Ao lado dos banqueiros, diversas multinacionais financiaram a formação da Oban, como os grupos Ultra, Ford, General Motors, Camargo Corrêa, Objetivo e Folha (grifo meu)”.
E, mais adiante:
“…a pesquisadora Beatriz Kushnir constatou a presença ativa do Grupo Folha no apoio à Oban, seja no apoio editorial explícito no noticiário do jornal Folha da Tarde, seja no uso de caminhonetes da Folha para o cerco e a captura de opositores do regime”.
Vale lembrar, ainda, que a Folha foi o grande jornal mais tímido no repúdio ao sórdido papel histórico que desempenhara nos anos de chumbo.
A família proprietária do Estadão jamais escondeu sua participação no golpe de 1964, mas se distanciou dos militares quando estes descumpriram a promessa de devolver o poder saneado aos civis e, ao invés disto, radicalizaram a ditadura. A partir de então, O Estado de S. Paulo e o Jornal da Tarde mantiveram postura exemplar, denunciando o arbítrio e se tornando alvos preferenciais da censura.
Os Mesquitas mostraram até coragem pessoal em algumas situações, como quando orientaram os seguranças da casa a impedirem que os agentes do DOI-Codi sequestrassem um jornalista no ambiente de trabalho (o dito cujo acabou saindo do prédio no porta-malas do carro do patrão e sendo oculto no sítio do mesmo).
O Globo só deu a mão à palmatória em 31 de agosto de 2013 , mas, pelo menos, o fez ostensivamente.
Já a Folha, torcendo para que passasse o mais despercebido possível, inseriu este texto num caderno comemorativo do seu 90º aniversário, acrescentado à edição de 19 de fevereiro de 2011, mas como álibi para quando alguém a acusasse de jamais ter feito a indispensável autocrítica.
Passaria despercebido em meio ao auê louvaminhas para si própria, caso a ombudsman não tivesse aludido a ele na sua coluna dominical, frustrando a matreirice.
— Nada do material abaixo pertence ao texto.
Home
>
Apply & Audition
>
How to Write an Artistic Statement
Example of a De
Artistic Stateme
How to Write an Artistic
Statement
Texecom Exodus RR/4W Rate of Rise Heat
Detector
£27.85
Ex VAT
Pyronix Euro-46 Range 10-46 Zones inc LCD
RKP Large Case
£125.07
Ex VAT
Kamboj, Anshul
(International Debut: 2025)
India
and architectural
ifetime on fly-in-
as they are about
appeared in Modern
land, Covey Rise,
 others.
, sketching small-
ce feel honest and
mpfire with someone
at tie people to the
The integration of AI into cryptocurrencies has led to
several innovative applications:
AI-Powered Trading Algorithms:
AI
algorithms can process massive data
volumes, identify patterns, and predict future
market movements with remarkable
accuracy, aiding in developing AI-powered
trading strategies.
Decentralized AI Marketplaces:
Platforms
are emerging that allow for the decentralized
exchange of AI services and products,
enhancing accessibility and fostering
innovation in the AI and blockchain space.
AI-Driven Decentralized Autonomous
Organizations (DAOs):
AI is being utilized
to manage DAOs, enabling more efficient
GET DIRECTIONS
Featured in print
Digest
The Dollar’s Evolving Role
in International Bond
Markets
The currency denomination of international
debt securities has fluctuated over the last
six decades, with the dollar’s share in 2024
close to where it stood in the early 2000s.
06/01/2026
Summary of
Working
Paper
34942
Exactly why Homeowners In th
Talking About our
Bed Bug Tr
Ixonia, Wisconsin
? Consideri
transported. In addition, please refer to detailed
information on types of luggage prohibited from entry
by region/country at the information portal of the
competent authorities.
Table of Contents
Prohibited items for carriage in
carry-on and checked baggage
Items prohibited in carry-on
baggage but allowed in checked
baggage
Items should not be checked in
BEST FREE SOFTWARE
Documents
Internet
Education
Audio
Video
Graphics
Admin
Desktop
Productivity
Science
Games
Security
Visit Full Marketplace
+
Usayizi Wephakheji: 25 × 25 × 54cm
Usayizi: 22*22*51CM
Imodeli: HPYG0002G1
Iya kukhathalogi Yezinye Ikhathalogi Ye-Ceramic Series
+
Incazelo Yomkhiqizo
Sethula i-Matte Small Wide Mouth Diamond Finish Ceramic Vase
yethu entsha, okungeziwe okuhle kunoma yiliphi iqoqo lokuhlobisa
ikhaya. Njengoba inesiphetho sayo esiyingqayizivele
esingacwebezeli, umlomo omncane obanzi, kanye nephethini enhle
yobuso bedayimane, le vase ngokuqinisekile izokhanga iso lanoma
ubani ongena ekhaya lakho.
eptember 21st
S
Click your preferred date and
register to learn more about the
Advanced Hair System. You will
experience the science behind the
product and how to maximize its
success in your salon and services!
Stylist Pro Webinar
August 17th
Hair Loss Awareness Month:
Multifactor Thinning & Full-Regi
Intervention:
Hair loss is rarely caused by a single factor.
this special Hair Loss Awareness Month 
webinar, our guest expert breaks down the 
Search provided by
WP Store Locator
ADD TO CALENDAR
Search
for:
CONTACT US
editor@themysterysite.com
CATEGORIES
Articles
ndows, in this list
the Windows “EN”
Eis o que o jornal sorrateiramente admitiu, entre outros pecados:
“…A partir de 1969, a ‘Folha da Tarde’ alinhou-se ao esquema de repressão à luta armada, publicando manchetes que exaltavam as operações militares.
A entrega da Redação da ‘Folha da Tarde’ a jornalistas entusiasmados com a linha dura militar (vários deles eram policiais) foi uma reação da empresa à atuação clandestina, na Redação, de militantes da Ação Libertadora Nacional, de Carlos Marighella…
…Segundo relato depois divulgado por militantes presos na época, caminhonetes de entrega do jornal teriam sido usados por agentes da repressão, para acompanhar sob disfarce a movimentação de guerrilheiros. A direção da Folha sempre negou ter conhecimento do uso de seus carros para tais fins”.
A última frase é daquelas que outrora, despertariam o comentário “acredite quem quiser!”…
Então, faz todo sentido que a Folha, mais de quatro décadas depois, continue tentando relativizar o que não passou de mais um capítulo da eterna luta da civilização contra a barbárie. Como então se alinhou com os bárbaros, está pisando em ovos até agora.
Mas, abstendo-se de informar aos seus leitores que nesta questão não é parte isenta, mas sim interessada, deveria ao menos ser um pouquinho mais discreta. Está dando na vista.